Edit tracking data:
============

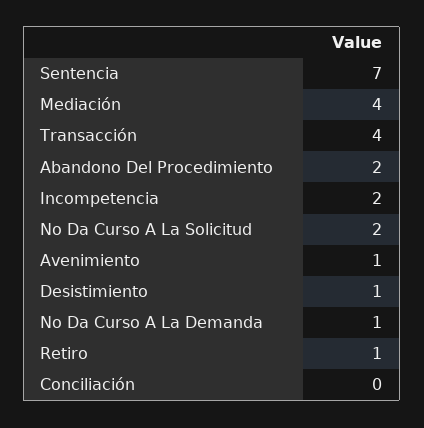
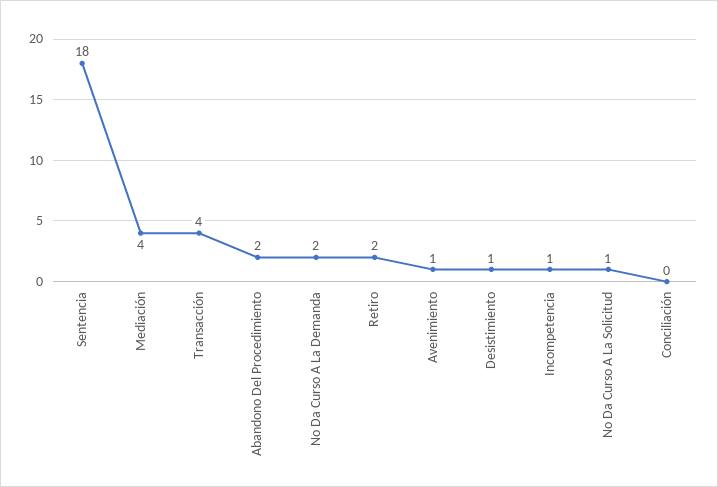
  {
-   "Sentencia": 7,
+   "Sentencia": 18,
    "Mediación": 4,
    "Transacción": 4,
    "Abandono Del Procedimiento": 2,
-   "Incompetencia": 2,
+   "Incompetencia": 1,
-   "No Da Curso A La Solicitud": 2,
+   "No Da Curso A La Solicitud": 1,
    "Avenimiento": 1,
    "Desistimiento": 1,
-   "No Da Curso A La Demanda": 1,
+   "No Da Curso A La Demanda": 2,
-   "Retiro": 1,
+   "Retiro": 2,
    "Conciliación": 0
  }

============

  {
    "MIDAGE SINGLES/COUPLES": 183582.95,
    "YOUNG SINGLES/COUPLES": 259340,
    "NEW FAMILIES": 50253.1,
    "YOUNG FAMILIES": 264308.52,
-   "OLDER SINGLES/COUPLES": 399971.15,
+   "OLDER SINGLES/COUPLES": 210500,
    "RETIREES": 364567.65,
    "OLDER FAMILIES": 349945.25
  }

============

• **Problem to work on**: For the string "SINGLES", give the number of lines in the records that contain it and nothing besides.

• **Solution**: 4